Mission Impossible 2 (2000)
Directed by John Woo
Written by Robert Towne
Starring Tom Cruise, Dougray Scott, Thandie Newton, Ving Rhames
Release Date May 24th, 2000
Published May 20th, 2020
The second installment of the Mission Impossible franchise is really where the series found its feet. After the first film, though financially successful, failed by forcing director Brian DePalma to make a standard, mainstream action movie, the makers of MI2 picked the right director to deliver a slick, stylish, fast paced action movie that didn’t have to do anything other than just be cool looking to succeed.
Director John Woo, the inventor of the cool style of action adventure cinema, was the perfect choice to direct Mission Impossible 2. Woo favors visual dynamism over story and that style over substance approach works for the mindless sort of fun that was missing from the first film which ached to be both taken seriously as a movie and be enjoyed as an action adventure movie, and nearly failed on both accounts.
We picked up the action of Mission Impossible 2 by introducing our ‘MacGuffin.’ For those that aren’t aware of classic movie tropes, the macguffin is a term coined by the legendary filmmaker Alfred Hitchcock to describe a plot device that all the characters in the movie are seeking. It can be any kind of nebulous concept as long as everyone is chasing it, that’s what propels the story along. The Maltese Falcon is arguably the most famous example of a MacGuffin, a thing everyone in the movie wanted for whatever reason the plot decided.
The Macguffin in MI2 is a virus and a cure known as Chimera and Bellerophon. A doctor friend of our hero, IMF Agent Ethan Hunt (Tom Cruise) has created both the worst virus in history and its cure and is attempting to escape with them both as the movie opens. Unfortunately, the doctor falls into the hands of a turncoat IMF Agent, Sean Ambrose (Dougray Scott), impersonating Ethan. Ambrose murders the doctor and absconds with the MacGuffin and the chase is on.
To find Ambrose, Ethan must enlist Ambrose’s former flame, a thief named Nyah (Thandie Newton). It will be her job to get back into Ambrose’s life and get Ethan and his team, including his old buddy Luther (Ving Rhames) and a newcomer Aussie pilot named Billy (Jon Polson), close enough to retrieve the virus and cure before Ambrose can sell them to the highest bidder or unleash them on the world out of spite for the IMF.
The plot of Mission Impossible 2 isn’t important, we’re here for the cinema of cool, the cinema of John Woo and the style over substance master does not disappoint. Slow-motion cameras capture spectacular chases and stylish cinematography brings out the sexy fight over the affections of Newton’s Nyah between Ethan and Ambrose.
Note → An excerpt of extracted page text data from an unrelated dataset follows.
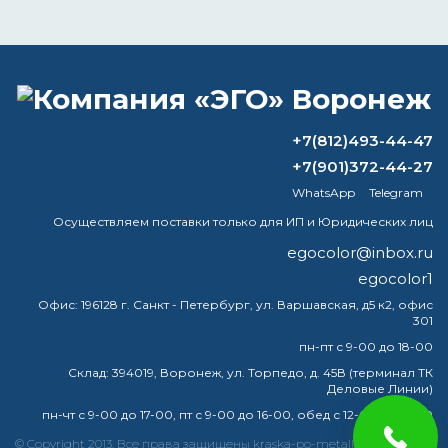
ВОПРОС-ОТВЕТ
+7(812)493-44-47
Зачем в краску добавлять
+7(901)372-44-27
растворитель?
WhatsApp
Telegram
Нужен ли для акрила разбавитель?
Осуществляем поставки только для ИП и Юридических лиц
egocolor@inbox.ru
Можно ли разбавить базу
egocolor1
растворителем Р12?
Офис:
196128 г. Санкт - Петербург, ул. Варшавская, д5 к2, офис
301
Какой краской лучше всего красить
потолок?
пн-пт с 9-00 до 18-00
Склад:
394019, Воронеж, ул. Торпедо, д. 45В (терминал ТК
Деловые Линии)
пн-чт с 9-00 до 17-00, пт с 9-00 до 16-00, обед с 12-00 до 13-00
краска
эмаль
металлу
купить
грунт
металла
© Copyright 2013. Все права защищены kraska-po-metallu-voronej.ru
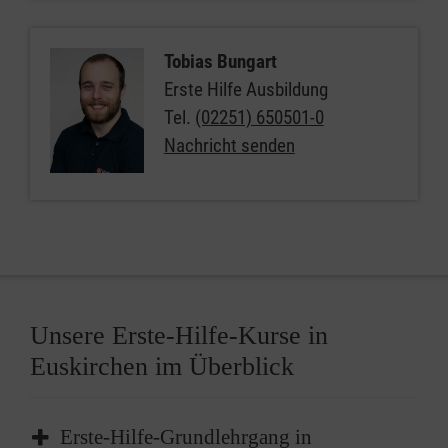
Tobias Bungart
Erste Hilfe Ausbildung
Tel.
(02251) 650501-0
Nachricht senden
Unsere Erste-Hilfe-Kurse in
Euskirchen im Überblick
Erste-Hilfe-Grundlehrgang in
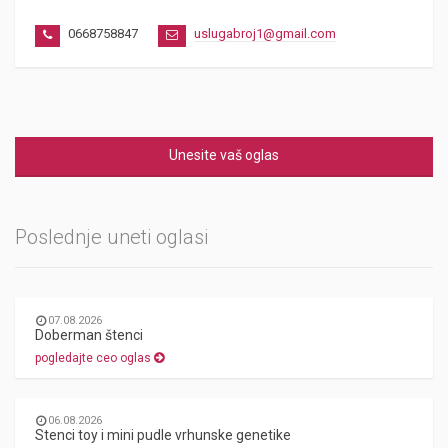
0668758847
uslugabroj1@gmail.com
Unesite vaš oglas
Poslednje uneti oglasi
07.08.2026
Doberman štenci
pogledajte ceo oglas
06.08.2026
Stenci toy i mini pudle vrhunske genetike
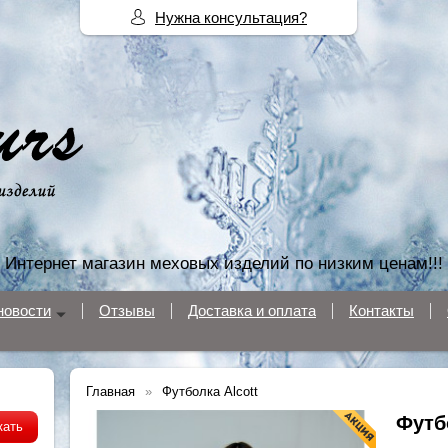
Нужна консультация?
Интернет магазин меховых изделий по низким ценам!!!
новости
Отзывы
Доставка и оплата
Контакты
Главная
Футболка Alcott
Футб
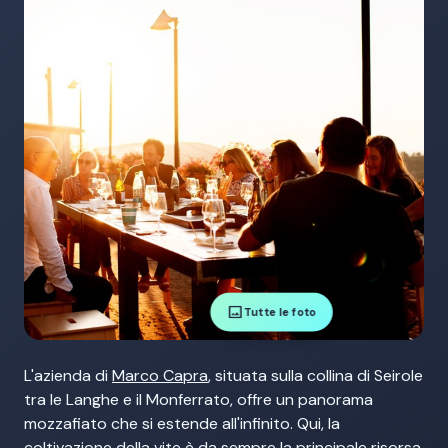
image
Tutte le foto
L'azienda di
Marco Capra
, situata sulla collina di Seirole
tra le Langhe e il Monferrato, offre un panorama
mozzafiato che si estende all'infinito. Qui, la
coltivazione della vite è da sempre la principale risorsa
Sure, saving the world and all is important or whatever, but looking good is the point of MI2 and everyone and everything looks incredible.
Every Mission Impossible is known for the stunt that nearly got Tom Cruise crippled or killed and MI2 is no different. Our first glimpse of Ethan Hunt in MI2 is him free-climbing a craggy rock in the middle of the Utah desert with no one around for miles. Naturally, Cruise insisted on doing the stunt himself and watching him narrowly cling to the side of a nearly flat cliff face is honestly still as breathtaking today as it was in 2000 when the film was released.
Screenwriter Robert Towne, back from having over-written the first Mission Impossible film crafted the screenplay with a much leaner and clearer narrative. Towne claims that he had to fit a pair of stunts into the movie even before the plot of the film had been devised and had to write the scenes into the movie as he created the screenplay. This, naturally, includes Ethan’s introductory scene and a scene near the end involving a motorcycle fight.
The motorcycle ballet at the end of Mission Impossible 2 is wildly silly and implausible but wonderfully so. Director Woo delivers the scene in his classic, slick-slo-mo style and it works for the slick, empty spectacle of MI2. Also great is the closing fight scene between Cruise and Scott where Cruise’s lithe physicality is framed beautifully within Woo’s perfectly seamless and crisp scene-setting that, of course, includes his trademark fight-scene doves.
Tom Cruise appears a great deal more comfortable in this empty-headed sequel. The first film featured him being cocky yet calculated and when you could see Ethan’s wheels turning it often slowed the film to a halt with overwrought flashbacks and other such nonsense. Thankfully, MI2 does not burden the actor or character with too much to think about and just gets on with the business at hand, super cool fight and chase scenes.
Mission Impossible 2 is as shallow as a drying puddle but it looks and feels spectacular. It’s like a great looking car that gets no gas mileage, completely impractical for use, but it looks amazing. Every frame of Mission Impossible 2 is a gorgeous fantasy of the action spy genre. The awesome locations, the world travelogue cinematography and the spectacular action makes the movie insanely watchable if not all that rewarding for your attention-span.